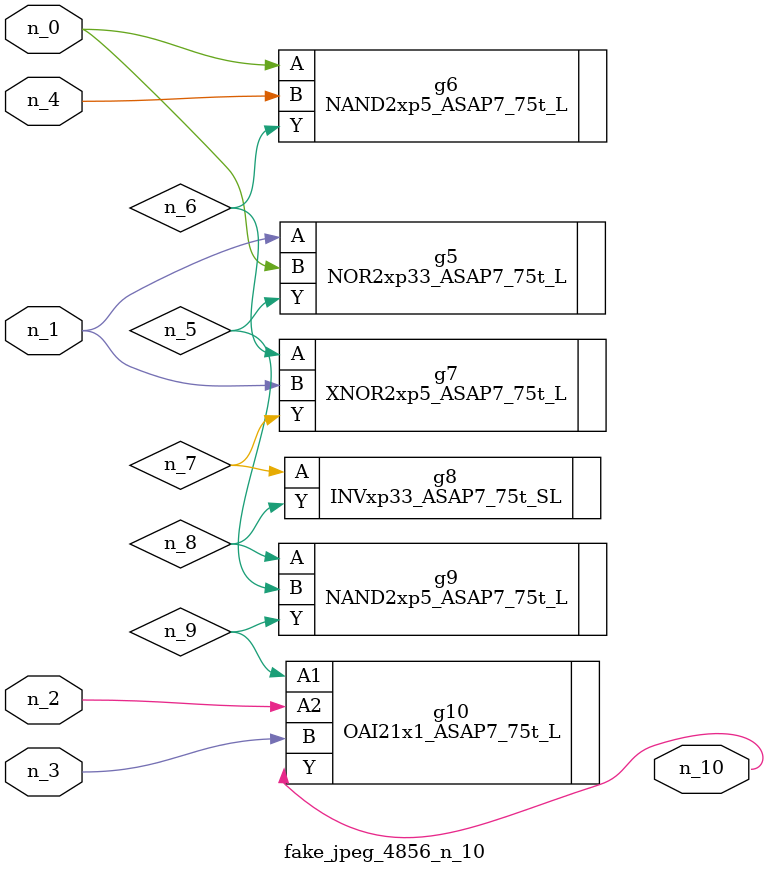
<source format=v>
module fake_jpeg_4856_n_10 (n_3, n_2, n_1, n_0, n_4, n_10);

input n_3;
input n_2;
input n_1;
input n_0;
input n_4;

output n_10;

wire n_8;
wire n_9;
wire n_6;
wire n_5;
wire n_7;

NOR2xp33_ASAP7_75t_L g5 ( 
.A(n_1),
.B(n_0),
.Y(n_5)
);

NAND2xp5_ASAP7_75t_L g6 ( 
.A(n_0),
.B(n_4),
.Y(n_6)
);

XNOR2xp5_ASAP7_75t_L g7 ( 
.A(n_6),
.B(n_1),
.Y(n_7)
);

INVxp33_ASAP7_75t_SL g8 ( 
.A(n_7),
.Y(n_8)
);

NAND2xp5_ASAP7_75t_L g9 ( 
.A(n_8),
.B(n_5),
.Y(n_9)
);

OAI21x1_ASAP7_75t_L g10 ( 
.A1(n_9),
.A2(n_2),
.B(n_3),
.Y(n_10)
);


endmodule
</source>
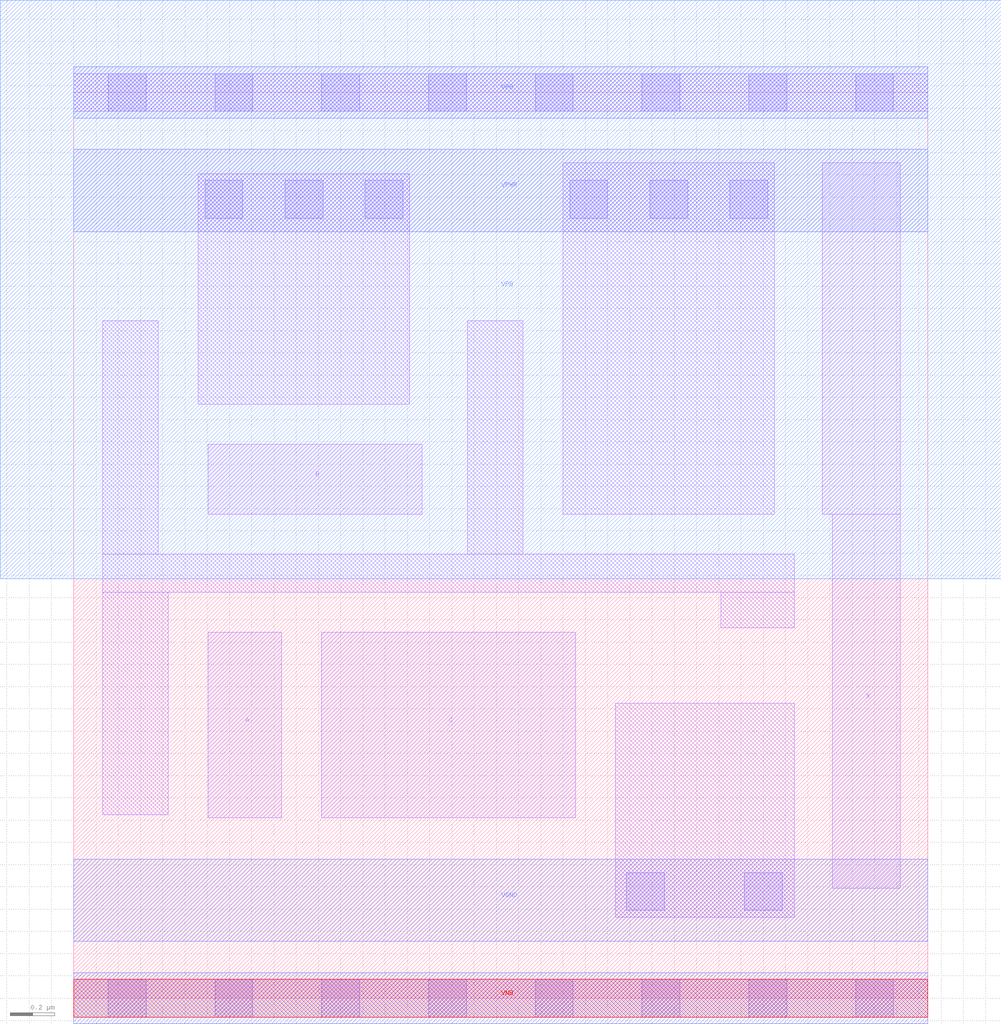
<source format=lef>
# Copyright 2020 The SkyWater PDK Authors
#
# Licensed under the Apache License, Version 2.0 (the "License");
# you may not use this file except in compliance with the License.
# You may obtain a copy of the License at
#
#     https://www.apache.org/licenses/LICENSE-2.0
#
# Unless required by applicable law or agreed to in writing, software
# distributed under the License is distributed on an "AS IS" BASIS,
# WITHOUT WARRANTIES OR CONDITIONS OF ANY KIND, either express or implied.
# See the License for the specific language governing permissions and
# limitations under the License.
#
# SPDX-License-Identifier: Apache-2.0

VERSION 5.7 ;
  NOWIREEXTENSIONATPIN ON ;
  DIVIDERCHAR "/" ;
  BUSBITCHARS "[]" ;
MACRO sky130_fd_sc_hvl__and3_1
  CLASS CORE ;
  FOREIGN sky130_fd_sc_hvl__and3_1 ;
  ORIGIN  0.000000  0.000000 ;
  SIZE  3.840000 BY  4.070000 ;
  SYMMETRY X Y ;
  SITE unithv ;
  PIN A
    ANTENNAGATEAREA  0.420000 ;
    DIRECTION INPUT ;
    USE SIGNAL ;
    PORT
      LAYER li1 ;
        RECT 0.605000 0.810000 0.935000 1.645000 ;
    END
  END A
  PIN B
    ANTENNAGATEAREA  0.420000 ;
    DIRECTION INPUT ;
    USE SIGNAL ;
    PORT
      LAYER li1 ;
        RECT 0.605000 2.175000 1.565000 2.490000 ;
    END
  END B
  PIN C
    ANTENNAGATEAREA  0.420000 ;
    DIRECTION INPUT ;
    USE SIGNAL ;
    PORT
      LAYER li1 ;
        RECT 1.115000 0.810000 2.255000 1.645000 ;
    END
  END C
  PIN X
    ANTENNADIFFAREA  0.626250 ;
    DIRECTION OUTPUT ;
    USE SIGNAL ;
    PORT
      LAYER li1 ;
        RECT 3.365000 2.175000 3.715000 3.755000 ;
        RECT 3.410000 0.495000 3.715000 2.175000 ;
    END
  END X
  PIN VGND
    DIRECTION INOUT ;
    USE GROUND ;
    PORT
      LAYER met1 ;
        RECT 0.000000 0.255000 3.840000 0.625000 ;
    END
  END VGND
  PIN VNB
    DIRECTION INOUT ;
    USE GROUND ;
    PORT
      LAYER met1 ;
        RECT 0.000000 -0.115000 3.840000 0.115000 ;
      LAYER pwell ;
        RECT 0.000000 -0.085000 3.840000 0.085000 ;
    END
  END VNB
  PIN VPB
    DIRECTION INOUT ;
    USE POWER ;
    PORT
      LAYER met1 ;
        RECT 0.000000 3.955000 3.840000 4.185000 ;
      LAYER nwell ;
        RECT -0.330000 1.885000 4.170000 4.485000 ;
    END
  END VPB
  PIN VPWR
    DIRECTION INOUT ;
    USE POWER ;
    PORT
      LAYER met1 ;
        RECT 0.000000 3.445000 3.840000 3.815000 ;
    END
  END VPWR
  OBS
    LAYER li1 ;
      RECT 0.000000 -0.085000 3.840000 0.085000 ;
      RECT 0.000000  3.985000 3.840000 4.155000 ;
      RECT 0.130000  0.825000 0.425000 1.825000 ;
      RECT 0.130000  1.825000 3.240000 1.995000 ;
      RECT 0.130000  1.995000 0.380000 3.045000 ;
      RECT 0.560000  2.670000 1.510000 3.705000 ;
      RECT 1.770000  1.995000 2.020000 3.045000 ;
      RECT 2.200000  2.175000 3.150000 3.755000 ;
      RECT 2.435000  0.365000 3.240000 1.325000 ;
      RECT 2.910000  1.665000 3.240000 1.825000 ;
    LAYER mcon ;
      RECT 0.155000 -0.085000 0.325000 0.085000 ;
      RECT 0.155000  3.985000 0.325000 4.155000 ;
      RECT 0.590000  3.505000 0.760000 3.675000 ;
      RECT 0.635000 -0.085000 0.805000 0.085000 ;
      RECT 0.635000  3.985000 0.805000 4.155000 ;
      RECT 0.950000  3.505000 1.120000 3.675000 ;
      RECT 1.115000 -0.085000 1.285000 0.085000 ;
      RECT 1.115000  3.985000 1.285000 4.155000 ;
      RECT 1.310000  3.505000 1.480000 3.675000 ;
      RECT 1.595000 -0.085000 1.765000 0.085000 ;
      RECT 1.595000  3.985000 1.765000 4.155000 ;
      RECT 2.075000 -0.085000 2.245000 0.085000 ;
      RECT 2.075000  3.985000 2.245000 4.155000 ;
      RECT 2.230000  3.505000 2.400000 3.675000 ;
      RECT 2.485000  0.395000 2.655000 0.565000 ;
      RECT 2.555000 -0.085000 2.725000 0.085000 ;
      RECT 2.555000  3.985000 2.725000 4.155000 ;
      RECT 2.590000  3.505000 2.760000 3.675000 ;
      RECT 2.950000  3.505000 3.120000 3.675000 ;
      RECT 3.015000  0.395000 3.185000 0.565000 ;
      RECT 3.035000 -0.085000 3.205000 0.085000 ;
      RECT 3.035000  3.985000 3.205000 4.155000 ;
      RECT 3.515000 -0.085000 3.685000 0.085000 ;
      RECT 3.515000  3.985000 3.685000 4.155000 ;
  END
END sky130_fd_sc_hvl__and3_1
END LIBRARY

</source>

__________________________________________________

• YOUR TASK:
Would you give the material back exactly, minus the pictures?

• SOLUTION:
<source format=v>
module fake_jpeg_4856_n_10 (n_3, n_2, n_1, n_0, n_4, n_10);

input n_3;
input n_2;
input n_1;
input n_0;
input n_4;

output n_10;

wire n_8;
wire n_9;
wire n_6;
wire n_5;
wire n_7;

NOR2xp33_ASAP7_75t_L g5 ( 
.A(n_1),
.B(n_0),
.Y(n_5)
);

NAND2xp5_ASAP7_75t_L g6 ( 
.A(n_0),
.B(n_4),
.Y(n_6)
);

XNOR2xp5_ASAP7_75t_L g7 ( 
.A(n_6),
.B(n_1),
.Y(n_7)
);

INVxp33_ASAP7_75t_SL g8 ( 
.A(n_7),
.Y(n_8)
);

NAND2xp5_ASAP7_75t_L g9 ( 
.A(n_8),
.B(n_5),
.Y(n_9)
);

OAI21x1_ASAP7_75t_L g10 ( 
.A1(n_9),
.A2(n_2),
.B(n_3),
.Y(n_10)
);


endmodule
</source>
<source format=lef>
# Copyright 2020 The SkyWater PDK Authors
#
# Licensed under the Apache License, Version 2.0 (the "License");
# you may not use this file except in compliance with the License.
# You may obtain a copy of the License at
#
#     https://www.apache.org/licenses/LICENSE-2.0
#
# Unless required by applicable law or agreed to in writing, software
# distributed under the License is distributed on an "AS IS" BASIS,
# WITHOUT WARRANTIES OR CONDITIONS OF ANY KIND, either express or implied.
# See the License for the specific language governing permissions and
# limitations under the License.
#
# SPDX-License-Identifier: Apache-2.0

VERSION 5.7 ;
  NOWIREEXTENSIONATPIN ON ;
  DIVIDERCHAR "/" ;
  BUSBITCHARS "[]" ;
MACRO sky130_fd_sc_hvl__and3_1
  CLASS CORE ;
  FOREIGN sky130_fd_sc_hvl__and3_1 ;
  ORIGIN  0.000000  0.000000 ;
  SIZE  3.840000 BY  4.070000 ;
  SYMMETRY X Y ;
  SITE unithv ;
  PIN A
    ANTENNAGATEAREA  0.420000 ;
    DIRECTION INPUT ;
    USE SIGNAL ;
    PORT
      LAYER li1 ;
        RECT 0.605000 0.810000 0.935000 1.645000 ;
    END
  END A
  PIN B
    ANTENNAGATEAREA  0.420000 ;
    DIRECTION INPUT ;
    USE SIGNAL ;
    PORT
      LAYER li1 ;
        RECT 0.605000 2.175000 1.565000 2.490000 ;
    END
  END B
  PIN C
    ANTENNAGATEAREA  0.420000 ;
    DIRECTION INPUT ;
    USE SIGNAL ;
    PORT
      LAYER li1 ;
        RECT 1.115000 0.810000 2.255000 1.645000 ;
    END
  END C
  PIN X
    ANTENNADIFFAREA  0.626250 ;
    DIRECTION OUTPUT ;
    USE SIGNAL ;
    PORT
      LAYER li1 ;
        RECT 3.365000 2.175000 3.715000 3.755000 ;
        RECT 3.410000 0.495000 3.715000 2.175000 ;
    END
  END X
  PIN VGND
    DIRECTION INOUT ;
    USE GROUND ;
    PORT
      LAYER met1 ;
        RECT 0.000000 0.255000 3.840000 0.625000 ;
    END
  END VGND
  PIN VNB
    DIRECTION INOUT ;
    USE GROUND ;
    PORT
      LAYER met1 ;
        RECT 0.000000 -0.115000 3.840000 0.115000 ;
      LAYER pwell ;
        RECT 0.000000 -0.085000 3.840000 0.085000 ;
    END
  END VNB
  PIN VPB
    DIRECTION INOUT ;
    USE POWER ;
    PORT
      LAYER met1 ;
        RECT 0.000000 3.955000 3.840000 4.185000 ;
      LAYER nwell ;
        RECT -0.330000 1.885000 4.170000 4.485000 ;
    END
  END VPB
  PIN VPWR
    DIRECTION INOUT ;
    USE POWER ;
    PORT
      LAYER met1 ;
        RECT 0.000000 3.445000 3.840000 3.815000 ;
    END
  END VPWR
  OBS
    LAYER li1 ;
      RECT 0.000000 -0.085000 3.840000 0.085000 ;
      RECT 0.000000  3.985000 3.840000 4.155000 ;
      RECT 0.130000  0.825000 0.425000 1.825000 ;
      RECT 0.130000  1.825000 3.240000 1.995000 ;
      RECT 0.130000  1.995000 0.380000 3.045000 ;
      RECT 0.560000  2.670000 1.510000 3.705000 ;
      RECT 1.770000  1.995000 2.020000 3.045000 ;
      RECT 2.200000  2.175000 3.150000 3.755000 ;
      RECT 2.435000  0.365000 3.240000 1.325000 ;
      RECT 2.910000  1.665000 3.240000 1.825000 ;
    LAYER mcon ;
      RECT 0.155000 -0.085000 0.325000 0.085000 ;
      RECT 0.155000  3.985000 0.325000 4.155000 ;
      RECT 0.590000  3.505000 0.760000 3.675000 ;
      RECT 0.635000 -0.085000 0.805000 0.085000 ;
      RECT 0.635000  3.985000 0.805000 4.155000 ;
      RECT 0.950000  3.505000 1.120000 3.675000 ;
      RECT 1.115000 -0.085000 1.285000 0.085000 ;
      RECT 1.115000  3.985000 1.285000 4.155000 ;
      RECT 1.310000  3.505000 1.480000 3.675000 ;
      RECT 1.595000 -0.085000 1.765000 0.085000 ;
      RECT 1.595000  3.985000 1.765000 4.155000 ;
      RECT 2.075000 -0.085000 2.245000 0.085000 ;
      RECT 2.075000  3.985000 2.245000 4.155000 ;
      RECT 2.230000  3.505000 2.400000 3.675000 ;
      RECT 2.485000  0.395000 2.655000 0.565000 ;
      RECT 2.555000 -0.085000 2.725000 0.085000 ;
      RECT 2.555000  3.985000 2.725000 4.155000 ;
      RECT 2.590000  3.505000 2.760000 3.675000 ;
      RECT 2.950000  3.505000 3.120000 3.675000 ;
      RECT 3.015000  0.395000 3.185000 0.565000 ;
      RECT 3.035000 -0.085000 3.205000 0.085000 ;
      RECT 3.035000  3.985000 3.205000 4.155000 ;
      RECT 3.515000 -0.085000 3.685000 0.085000 ;
      RECT 3.515000  3.985000 3.685000 4.155000 ;
  END
END sky130_fd_sc_hvl__and3_1
END LIBRARY

</source>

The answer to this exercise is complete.